## EXERCISE BRIEF
The reply should be an exact repeat of the listing, with no pictures in it.

---

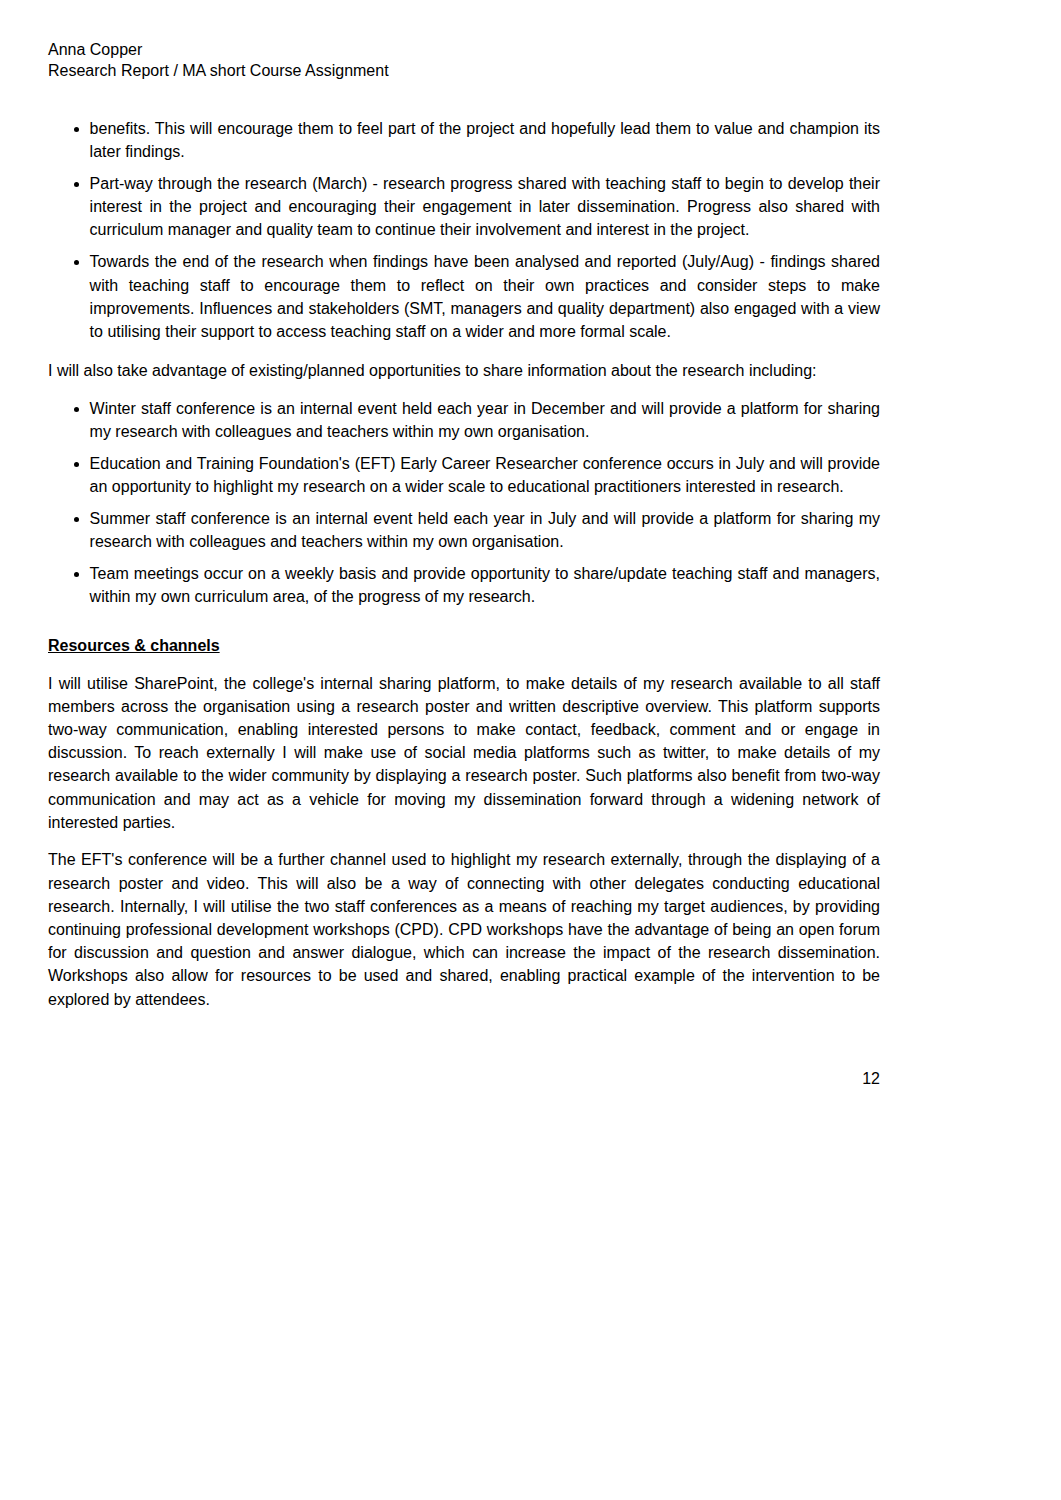Anna Copper
Research Report / MA short Course Assignment
benefits. This will encourage them to feel part of the project and hopefully lead them to value and champion its later findings.
Part-way through the research (March) - research progress shared with teaching staff to begin to develop their interest in the project and encouraging their engagement in later dissemination. Progress also shared with curriculum manager and quality team to continue their involvement and interest in the project.
Towards the end of the research when findings have been analysed and reported (July/Aug) - findings shared with teaching staff to encourage them to reflect on their own practices and consider steps to make improvements. Influences and stakeholders (SMT, managers and quality department) also engaged with a view to utilising their support to access teaching staff on a wider and more formal scale.
I will also take advantage of existing/planned opportunities to share information about the research including:
Winter staff conference is an internal event held each year in December and will provide a platform for sharing my research with colleagues and teachers within my own organisation.
Education and Training Foundation's (EFT) Early Career Researcher conference occurs in July and will provide an opportunity to highlight my research on a wider scale to educational practitioners interested in research.
Summer staff conference is an internal event held each year in July and will provide a platform for sharing my research with colleagues and teachers within my own organisation.
Team meetings occur on a weekly basis and provide opportunity to share/update teaching staff and managers, within my own curriculum area, of the progress of my research.
Resources & channels
I will utilise SharePoint, the college's internal sharing platform, to make details of my research available to all staff members across the organisation using a research poster and written descriptive overview. This platform supports two-way communication, enabling interested persons to make contact, feedback, comment and or engage in discussion. To reach externally I will make use of social media platforms such as twitter, to make details of my research available to the wider community by displaying a research poster. Such platforms also benefit from two-way communication and may act as a vehicle for moving my dissemination forward through a widening network of interested parties.
The EFT's conference will be a further channel used to highlight my research externally, through the displaying of a research poster and video. This will also be a way of connecting with other delegates conducting educational research. Internally, I will utilise the two staff conferences as a means of reaching my target audiences, by providing continuing professional development workshops (CPD). CPD workshops have the advantage of being an open forum for discussion and question and answer dialogue, which can increase the impact of the research dissemination. Workshops also allow for resources to be used and shared, enabling practical example of the intervention to be explored by attendees.
12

---

## TASK RESULT
Anna Copper
Research Report / MA short Course Assignment
benefits. This will encourage them to feel part of the project and hopefully lead them to value and champion its later findings.
Part-way through the research (March) - research progress shared with teaching staff to begin to develop their interest in the project and encouraging their engagement in later dissemination. Progress also shared with curriculum manager and quality team to continue their involvement and interest in the project.
Towards the end of the research when findings have been analysed and reported (July/Aug) - findings shared with teaching staff to encourage them to reflect on their own practices and consider steps to make improvements. Influences and stakeholders (SMT, managers and quality department) also engaged with a view to utilising their support to access teaching staff on a wider and more formal scale.
I will also take advantage of existing/planned opportunities to share information about the research including:
Winter staff conference is an internal event held each year in December and will provide a platform for sharing my research with colleagues and teachers within my own organisation.
Education and Training Foundation's (EFT) Early Career Researcher conference occurs in July and will provide an opportunity to highlight my research on a wider scale to educational practitioners interested in research.
Summer staff conference is an internal event held each year in July and will provide a platform for sharing my research with colleagues and teachers within my own organisation.
Team meetings occur on a weekly basis and provide opportunity to share/update teaching staff and managers, within my own curriculum area, of the progress of my research.
Resources & channels
I will utilise SharePoint, the college's internal sharing platform, to make details of my research available to all staff members across the organisation using a research poster and written descriptive overview. This platform supports two-way communication, enabling interested persons to make contact, feedback, comment and or engage in discussion. To reach externally I will make use of social media platforms such as twitter, to make details of my research available to the wider community by displaying a research poster. Such platforms also benefit from two-way communication and may act as a vehicle for moving my dissemination forward through a widening network of interested parties.
The EFT's conference will be a further channel used to highlight my research externally, through the displaying of a research poster and video. This will also be a way of connecting with other delegates conducting educational research. Internally, I will utilise the two staff conferences as a means of reaching my target audiences, by providing continuing professional development workshops (CPD). CPD workshops have the advantage of being an open forum for discussion and question and answer dialogue, which can increase the impact of the research dissemination. Workshops also allow for resources to be used and shared, enabling practical example of the intervention to be explored by attendees.
12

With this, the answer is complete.